** TEXT FOR ANALYSIS follows **

The following table presents the activity for the deferred financing fees for the three months ended April 2, 2022 and April 3, 2021:
Deferred financing fees
Balance-January 1, 2022 $ 13,049
Amortization (692)
Balance-April 2, 2022 $ 12,357
Balance-January 2, 2021 $ 18,367
Amortization (836)
Balance-April 3, 2021 $ 17,531

Other-On January 15, 2015, the Company's wholly-owned subsidiary in British Columbia, Canada entered into an agreement with HSBC Bank Canada for a (i) $6.0 million Canadian dollar ("CAD") revolving credit commitment to be used for operating activities that bears interest per annum equal to the bank's prime rate plus 0.20%, (ii) $0.5 million CAD revolving credit commitment to be used for capital equipment that bears interest per annum at the bank's prime rate plus 0.90% and (iii) $0.3 million CAD revolving credit commitment to provide guarantees on behalf of that subsidiary. There were no amounts outstanding under this agreement as of April 2, 2022 or January 1, 2022, which may be terminated upon demand.

7.INCOME TAXES
Summit Inc.'s tax provision includes its proportional share of Summit Holdings' tax attributes. Summit Holdings' subsidiaries are primarily limited liability companies but do include certain entities organized as C corporations and a Canadian subsidiary. The tax attributes related to the limited liability companies are passed on to Summit Holdings and then to its partners, including Summit Inc. The tax attributes associated with the C corporation and Canadian subsidiaries are fully reflected in the Company's accounts.
Our income tax benefit was $4.7 million in the three months ended April 2, 2022 and our income tax benefit was $5.4 million in the three months ended April 3, 2021. The effective tax rate for Summit Inc. differs from the federal statutory tax rate primarily due to (1) state taxes, (2) tax depletion expense in excess of the expense recorded under U.S. GAAP, (3) basis differences in assets divested, (4) the minority interest in the Summit Holdings partnership that is allocated outside of the Company and (5) various other items such as limitations on meals and entertainment, certain stock compensation and other costs.

** End of TEXT FOR ANALYSIS **

■ WHAT THIS TASK INVOLVES
From the financial statement excerpt above, list every factor it gives for why Summit Inc.'s effective tax rate differs from the federal statutory tax rate.

** SUPPLIED DATA follows **

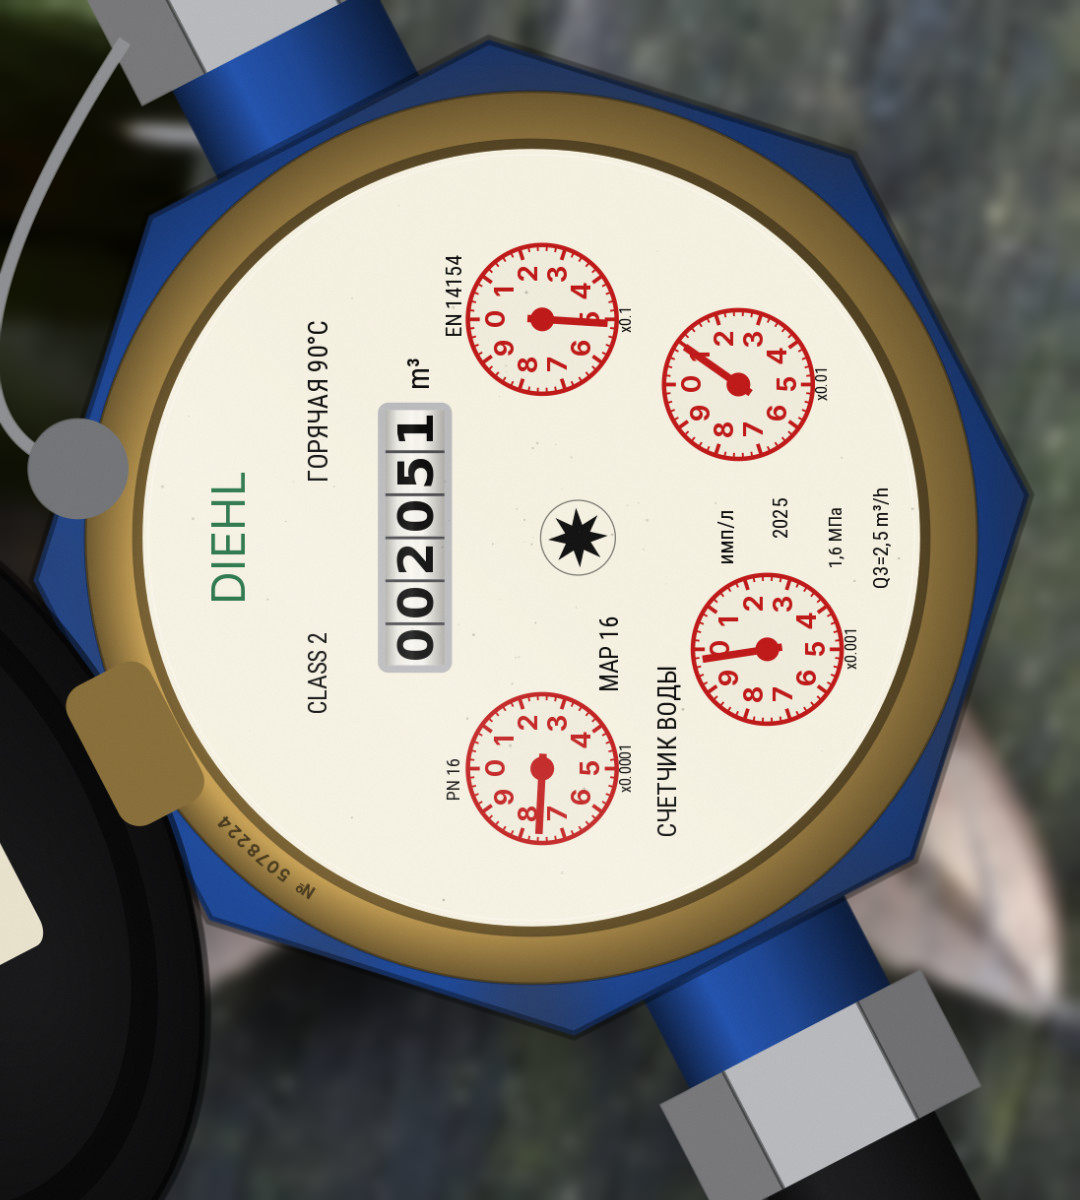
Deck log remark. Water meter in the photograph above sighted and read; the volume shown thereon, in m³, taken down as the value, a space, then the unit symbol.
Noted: 2051.5097 m³
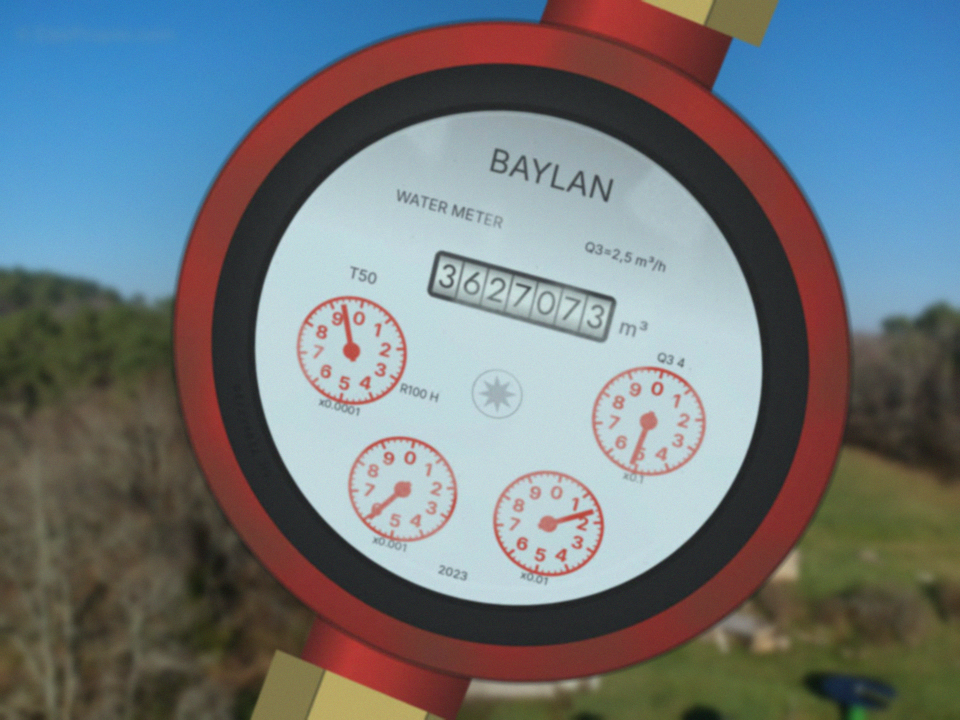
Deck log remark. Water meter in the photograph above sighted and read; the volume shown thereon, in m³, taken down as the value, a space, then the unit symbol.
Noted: 3627073.5159 m³
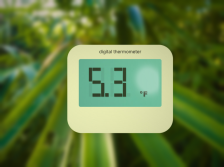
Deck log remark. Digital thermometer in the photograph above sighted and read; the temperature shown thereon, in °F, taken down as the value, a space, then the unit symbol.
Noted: 5.3 °F
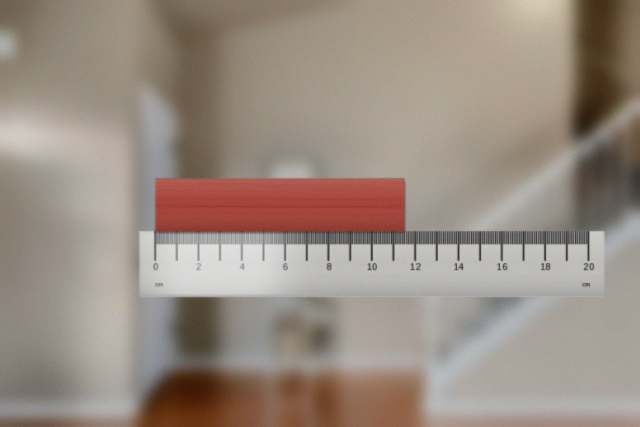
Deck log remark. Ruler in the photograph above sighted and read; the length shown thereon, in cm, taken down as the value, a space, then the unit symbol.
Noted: 11.5 cm
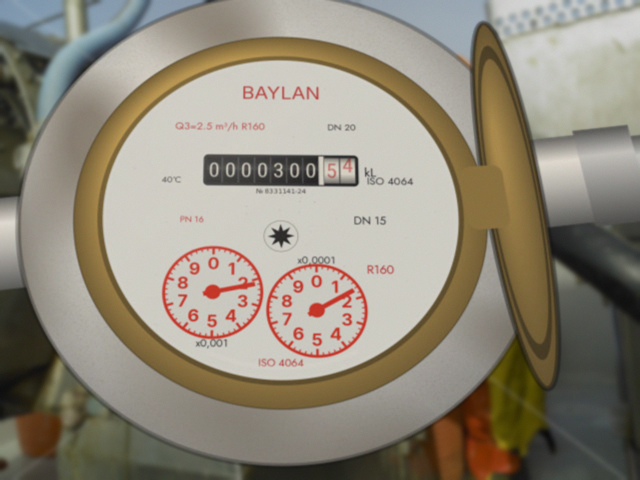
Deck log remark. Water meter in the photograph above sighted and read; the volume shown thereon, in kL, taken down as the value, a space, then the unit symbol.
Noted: 300.5421 kL
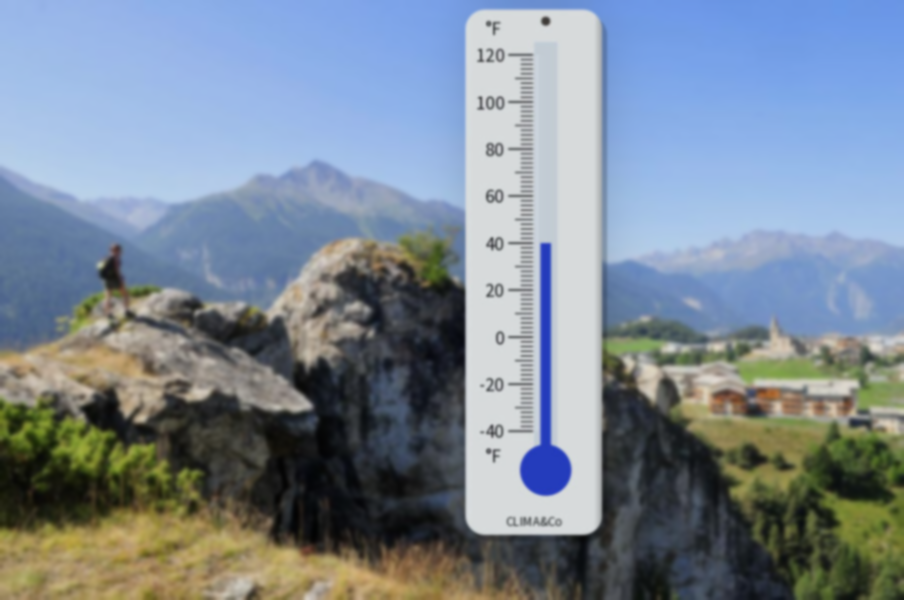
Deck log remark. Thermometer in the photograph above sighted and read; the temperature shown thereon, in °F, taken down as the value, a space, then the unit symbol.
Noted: 40 °F
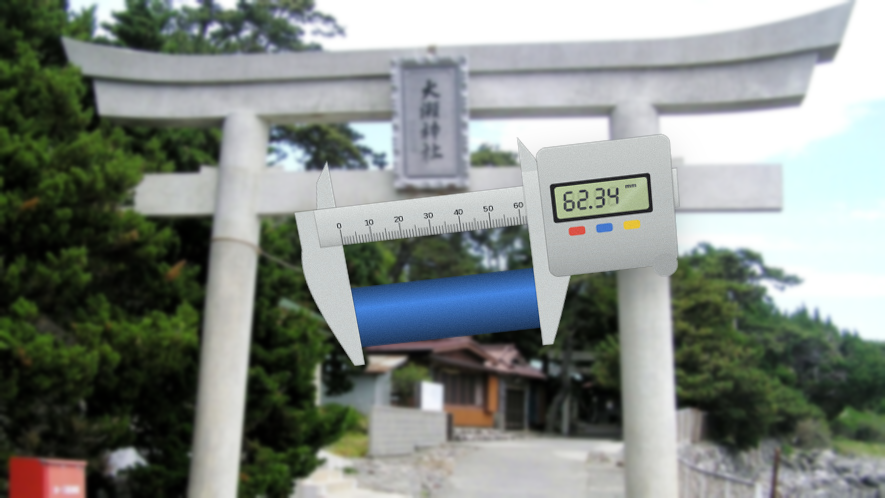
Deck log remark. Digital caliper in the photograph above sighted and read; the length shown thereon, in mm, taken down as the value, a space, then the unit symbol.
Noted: 62.34 mm
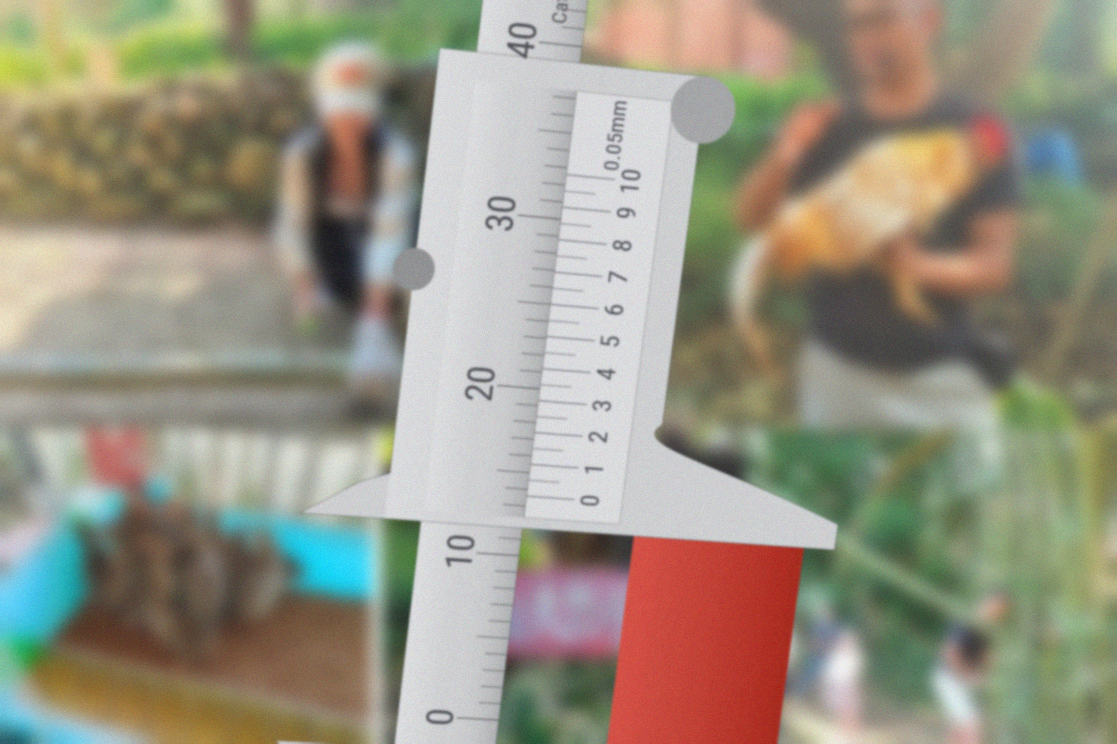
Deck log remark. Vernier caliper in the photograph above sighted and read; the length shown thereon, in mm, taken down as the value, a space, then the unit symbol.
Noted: 13.6 mm
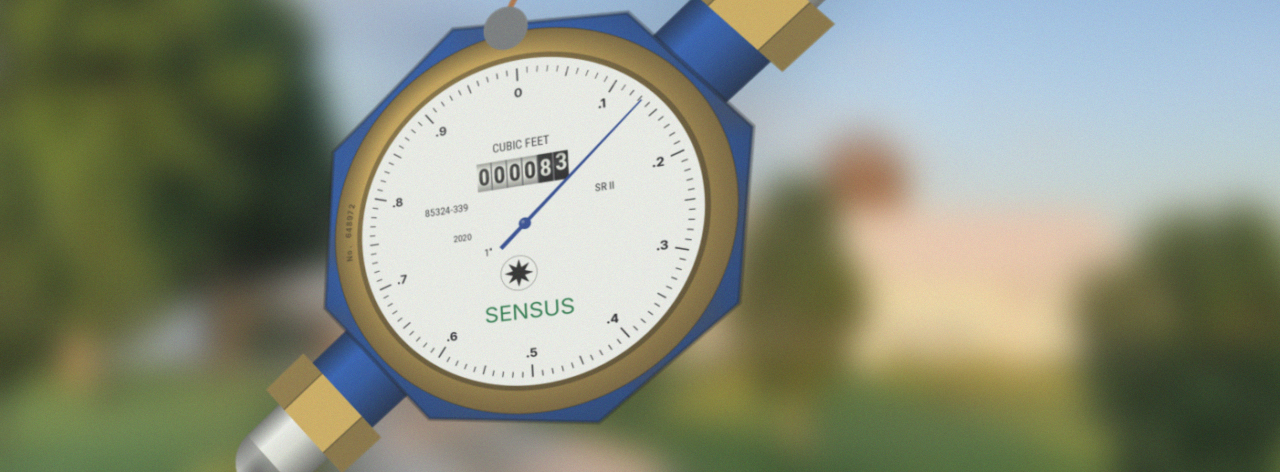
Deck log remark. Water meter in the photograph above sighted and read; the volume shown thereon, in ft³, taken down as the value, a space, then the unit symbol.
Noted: 83.13 ft³
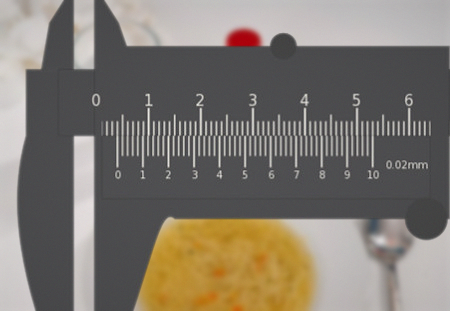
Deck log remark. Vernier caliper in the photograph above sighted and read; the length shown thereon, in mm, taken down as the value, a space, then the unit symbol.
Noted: 4.0 mm
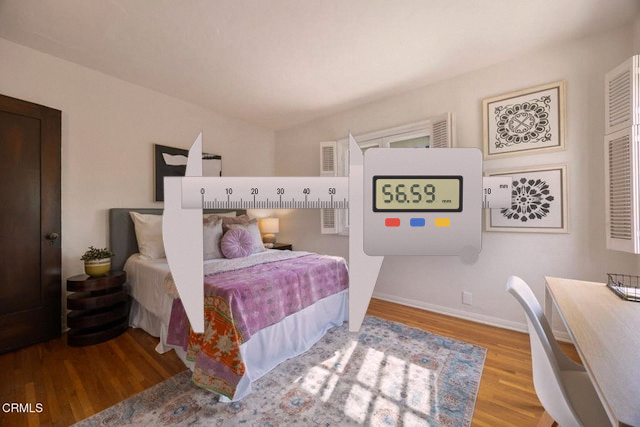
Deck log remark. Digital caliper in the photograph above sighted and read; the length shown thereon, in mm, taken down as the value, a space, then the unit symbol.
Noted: 56.59 mm
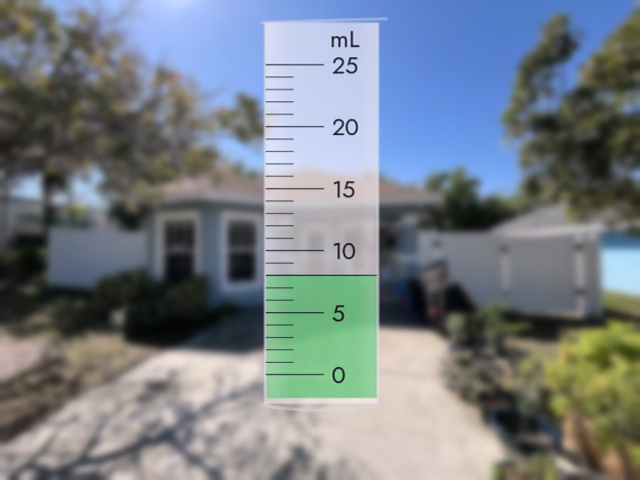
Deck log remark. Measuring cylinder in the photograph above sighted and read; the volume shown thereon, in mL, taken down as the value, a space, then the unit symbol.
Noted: 8 mL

** End of SUPPLIED DATA **

■ ANSWER TO THIS PROBLEM
1. State taxes
2. Tax depletion expense in excess of the expense recorded under U.S. GAAP
3. Basis differences in assets divested
4. The minority interest in the Summit Holdings partnership that is allocated outside of the Company
5. Various other items such as limitations on meals and entertainment, certain stock compensation and other costs